EXERCISE INPUTS:
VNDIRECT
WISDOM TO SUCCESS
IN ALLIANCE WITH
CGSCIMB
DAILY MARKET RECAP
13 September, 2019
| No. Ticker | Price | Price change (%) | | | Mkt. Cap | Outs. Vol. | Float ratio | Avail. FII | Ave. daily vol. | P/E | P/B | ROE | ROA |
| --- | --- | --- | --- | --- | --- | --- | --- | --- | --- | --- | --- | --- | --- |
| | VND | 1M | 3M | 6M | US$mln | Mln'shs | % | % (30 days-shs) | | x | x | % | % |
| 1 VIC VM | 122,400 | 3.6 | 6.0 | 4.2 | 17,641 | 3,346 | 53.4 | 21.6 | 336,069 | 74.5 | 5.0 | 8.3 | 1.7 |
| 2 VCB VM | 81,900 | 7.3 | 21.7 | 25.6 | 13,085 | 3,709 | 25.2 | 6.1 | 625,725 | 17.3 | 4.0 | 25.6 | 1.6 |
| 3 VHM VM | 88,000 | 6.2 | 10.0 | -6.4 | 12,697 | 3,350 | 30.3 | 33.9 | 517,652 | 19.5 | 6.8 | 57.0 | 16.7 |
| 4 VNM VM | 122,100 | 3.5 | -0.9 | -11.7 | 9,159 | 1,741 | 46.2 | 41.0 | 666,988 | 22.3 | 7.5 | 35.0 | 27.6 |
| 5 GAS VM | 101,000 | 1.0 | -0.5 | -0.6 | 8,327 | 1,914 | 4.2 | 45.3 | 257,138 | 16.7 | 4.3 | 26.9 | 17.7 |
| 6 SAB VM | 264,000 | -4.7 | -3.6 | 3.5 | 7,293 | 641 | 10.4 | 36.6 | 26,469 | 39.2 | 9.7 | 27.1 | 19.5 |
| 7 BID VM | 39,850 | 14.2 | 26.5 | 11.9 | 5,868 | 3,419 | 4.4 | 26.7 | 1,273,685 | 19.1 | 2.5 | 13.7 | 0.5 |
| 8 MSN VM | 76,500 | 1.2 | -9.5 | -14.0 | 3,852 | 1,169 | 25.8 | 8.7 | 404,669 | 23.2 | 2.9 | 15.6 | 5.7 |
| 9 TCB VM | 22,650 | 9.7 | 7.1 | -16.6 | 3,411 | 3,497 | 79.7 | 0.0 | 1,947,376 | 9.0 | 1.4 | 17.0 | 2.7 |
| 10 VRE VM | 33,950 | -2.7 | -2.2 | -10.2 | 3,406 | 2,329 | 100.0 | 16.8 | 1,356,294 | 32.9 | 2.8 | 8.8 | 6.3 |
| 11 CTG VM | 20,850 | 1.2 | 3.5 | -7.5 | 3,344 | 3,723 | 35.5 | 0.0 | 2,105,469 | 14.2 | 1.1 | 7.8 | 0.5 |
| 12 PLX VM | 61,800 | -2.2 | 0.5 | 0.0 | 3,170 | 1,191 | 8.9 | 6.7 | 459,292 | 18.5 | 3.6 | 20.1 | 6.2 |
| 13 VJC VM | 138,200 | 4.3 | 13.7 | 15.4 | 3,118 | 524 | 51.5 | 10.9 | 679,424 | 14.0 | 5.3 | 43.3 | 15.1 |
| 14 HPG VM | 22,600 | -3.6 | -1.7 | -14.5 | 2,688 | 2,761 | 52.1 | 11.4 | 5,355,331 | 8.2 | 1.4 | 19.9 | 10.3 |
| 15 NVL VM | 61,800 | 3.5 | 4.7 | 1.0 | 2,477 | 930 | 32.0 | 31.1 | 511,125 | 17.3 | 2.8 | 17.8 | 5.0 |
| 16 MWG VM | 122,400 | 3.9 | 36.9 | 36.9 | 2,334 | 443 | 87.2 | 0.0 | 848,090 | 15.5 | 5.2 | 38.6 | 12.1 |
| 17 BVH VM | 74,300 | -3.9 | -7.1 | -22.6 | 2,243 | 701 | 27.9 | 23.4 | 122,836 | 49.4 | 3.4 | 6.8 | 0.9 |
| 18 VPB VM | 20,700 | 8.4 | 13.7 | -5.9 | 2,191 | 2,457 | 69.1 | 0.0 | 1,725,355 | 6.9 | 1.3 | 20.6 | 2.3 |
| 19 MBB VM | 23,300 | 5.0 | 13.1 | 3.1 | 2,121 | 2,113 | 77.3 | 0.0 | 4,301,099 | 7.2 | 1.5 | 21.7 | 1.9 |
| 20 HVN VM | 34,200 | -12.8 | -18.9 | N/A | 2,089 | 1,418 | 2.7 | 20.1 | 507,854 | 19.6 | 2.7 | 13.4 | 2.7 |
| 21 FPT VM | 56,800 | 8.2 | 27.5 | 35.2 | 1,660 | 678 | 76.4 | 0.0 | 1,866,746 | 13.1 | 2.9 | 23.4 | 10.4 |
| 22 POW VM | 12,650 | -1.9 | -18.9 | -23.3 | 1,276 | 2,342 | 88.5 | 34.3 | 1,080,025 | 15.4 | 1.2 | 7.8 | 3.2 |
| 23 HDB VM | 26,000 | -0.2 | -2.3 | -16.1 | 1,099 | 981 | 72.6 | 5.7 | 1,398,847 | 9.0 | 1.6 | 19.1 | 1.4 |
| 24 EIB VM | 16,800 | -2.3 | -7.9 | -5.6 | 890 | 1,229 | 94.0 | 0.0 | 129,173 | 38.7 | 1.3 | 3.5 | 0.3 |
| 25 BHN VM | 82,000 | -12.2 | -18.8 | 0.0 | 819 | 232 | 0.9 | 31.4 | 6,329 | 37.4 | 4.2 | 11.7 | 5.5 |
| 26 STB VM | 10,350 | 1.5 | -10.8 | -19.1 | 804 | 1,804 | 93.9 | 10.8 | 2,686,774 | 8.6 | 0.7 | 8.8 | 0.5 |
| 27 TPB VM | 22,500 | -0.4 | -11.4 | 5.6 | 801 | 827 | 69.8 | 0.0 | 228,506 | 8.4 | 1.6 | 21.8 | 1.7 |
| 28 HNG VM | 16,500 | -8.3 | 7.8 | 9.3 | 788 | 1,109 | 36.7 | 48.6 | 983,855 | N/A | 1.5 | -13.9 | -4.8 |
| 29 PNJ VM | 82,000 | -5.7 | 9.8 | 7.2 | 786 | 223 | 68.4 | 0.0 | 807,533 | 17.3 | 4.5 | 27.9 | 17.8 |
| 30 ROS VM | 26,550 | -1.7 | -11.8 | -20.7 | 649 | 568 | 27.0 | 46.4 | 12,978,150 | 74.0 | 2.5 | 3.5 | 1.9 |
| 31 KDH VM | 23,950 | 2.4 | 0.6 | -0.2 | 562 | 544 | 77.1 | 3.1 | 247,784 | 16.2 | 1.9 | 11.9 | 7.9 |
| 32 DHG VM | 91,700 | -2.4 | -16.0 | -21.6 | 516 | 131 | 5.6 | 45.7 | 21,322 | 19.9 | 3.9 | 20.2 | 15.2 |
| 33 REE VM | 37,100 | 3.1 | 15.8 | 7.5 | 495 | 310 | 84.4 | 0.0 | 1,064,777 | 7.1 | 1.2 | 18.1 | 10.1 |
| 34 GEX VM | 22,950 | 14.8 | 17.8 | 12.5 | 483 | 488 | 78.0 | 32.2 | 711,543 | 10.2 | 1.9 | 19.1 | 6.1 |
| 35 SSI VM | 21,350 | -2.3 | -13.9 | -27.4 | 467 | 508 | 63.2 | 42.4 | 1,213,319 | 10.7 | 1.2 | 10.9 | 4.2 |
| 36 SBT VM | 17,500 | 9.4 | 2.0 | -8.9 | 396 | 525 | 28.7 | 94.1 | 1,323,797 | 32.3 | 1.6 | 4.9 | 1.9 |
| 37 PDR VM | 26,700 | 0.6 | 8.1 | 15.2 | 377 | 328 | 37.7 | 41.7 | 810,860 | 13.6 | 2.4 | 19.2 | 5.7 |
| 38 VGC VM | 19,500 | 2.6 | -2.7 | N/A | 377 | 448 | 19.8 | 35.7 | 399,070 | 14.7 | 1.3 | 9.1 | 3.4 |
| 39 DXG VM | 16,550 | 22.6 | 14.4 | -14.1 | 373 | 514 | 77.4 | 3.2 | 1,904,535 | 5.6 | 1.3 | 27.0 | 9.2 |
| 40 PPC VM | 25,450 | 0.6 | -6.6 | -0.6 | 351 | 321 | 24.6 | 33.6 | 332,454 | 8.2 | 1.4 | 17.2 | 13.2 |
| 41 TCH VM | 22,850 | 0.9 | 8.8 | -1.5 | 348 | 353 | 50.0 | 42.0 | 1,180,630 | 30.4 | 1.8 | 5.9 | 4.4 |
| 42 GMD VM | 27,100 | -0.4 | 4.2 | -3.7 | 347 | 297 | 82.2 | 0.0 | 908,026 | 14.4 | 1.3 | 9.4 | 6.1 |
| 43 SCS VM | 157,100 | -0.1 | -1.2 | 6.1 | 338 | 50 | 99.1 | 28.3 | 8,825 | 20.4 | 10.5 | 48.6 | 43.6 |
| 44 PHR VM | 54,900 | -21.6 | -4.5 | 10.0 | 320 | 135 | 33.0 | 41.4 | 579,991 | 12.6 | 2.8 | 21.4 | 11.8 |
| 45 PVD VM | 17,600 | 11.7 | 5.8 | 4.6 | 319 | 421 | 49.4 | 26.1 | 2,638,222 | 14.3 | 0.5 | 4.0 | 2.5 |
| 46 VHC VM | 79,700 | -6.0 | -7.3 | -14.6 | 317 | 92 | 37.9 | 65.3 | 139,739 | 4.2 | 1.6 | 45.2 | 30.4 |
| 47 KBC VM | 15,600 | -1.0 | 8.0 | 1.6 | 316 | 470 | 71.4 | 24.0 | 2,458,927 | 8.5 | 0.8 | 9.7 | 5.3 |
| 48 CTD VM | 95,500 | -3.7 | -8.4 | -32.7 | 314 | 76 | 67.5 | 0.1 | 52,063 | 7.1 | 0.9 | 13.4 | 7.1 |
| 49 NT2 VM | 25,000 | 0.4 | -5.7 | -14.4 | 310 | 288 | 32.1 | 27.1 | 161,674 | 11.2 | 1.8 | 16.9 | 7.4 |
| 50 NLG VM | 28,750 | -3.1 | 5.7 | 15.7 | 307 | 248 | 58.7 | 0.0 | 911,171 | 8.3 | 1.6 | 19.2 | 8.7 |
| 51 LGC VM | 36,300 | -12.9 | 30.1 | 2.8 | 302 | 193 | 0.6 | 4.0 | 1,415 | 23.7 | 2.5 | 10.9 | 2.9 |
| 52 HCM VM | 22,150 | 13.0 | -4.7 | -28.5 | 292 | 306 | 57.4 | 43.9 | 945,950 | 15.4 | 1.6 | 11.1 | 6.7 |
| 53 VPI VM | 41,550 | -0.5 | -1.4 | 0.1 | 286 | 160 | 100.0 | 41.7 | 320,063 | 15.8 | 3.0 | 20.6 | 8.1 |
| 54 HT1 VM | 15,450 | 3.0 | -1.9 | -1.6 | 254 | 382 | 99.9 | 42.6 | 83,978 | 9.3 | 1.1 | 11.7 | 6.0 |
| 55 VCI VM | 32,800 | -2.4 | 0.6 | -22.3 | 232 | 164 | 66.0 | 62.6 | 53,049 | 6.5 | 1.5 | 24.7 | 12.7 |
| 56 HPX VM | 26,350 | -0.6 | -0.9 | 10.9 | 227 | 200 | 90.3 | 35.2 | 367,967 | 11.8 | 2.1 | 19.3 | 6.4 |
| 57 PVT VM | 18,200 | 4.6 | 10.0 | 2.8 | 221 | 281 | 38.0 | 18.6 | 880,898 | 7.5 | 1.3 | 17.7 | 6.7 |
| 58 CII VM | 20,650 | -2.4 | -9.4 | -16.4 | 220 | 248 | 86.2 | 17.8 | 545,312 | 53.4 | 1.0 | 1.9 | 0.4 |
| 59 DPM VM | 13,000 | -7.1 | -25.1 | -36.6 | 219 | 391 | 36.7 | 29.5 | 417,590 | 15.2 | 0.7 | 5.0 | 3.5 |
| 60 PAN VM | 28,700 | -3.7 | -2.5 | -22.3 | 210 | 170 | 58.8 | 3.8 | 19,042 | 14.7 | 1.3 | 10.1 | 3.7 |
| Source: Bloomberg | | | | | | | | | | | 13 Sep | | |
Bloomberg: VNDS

TASK TO COMPLETE:
Would you please return all lines from the listing above that contain "Bloomberg"?

SOLUTION TO THIS TASK:
| Source: Bloomberg | | | | | | | | | | | 13 Sep | | |
Bloomberg: VNDS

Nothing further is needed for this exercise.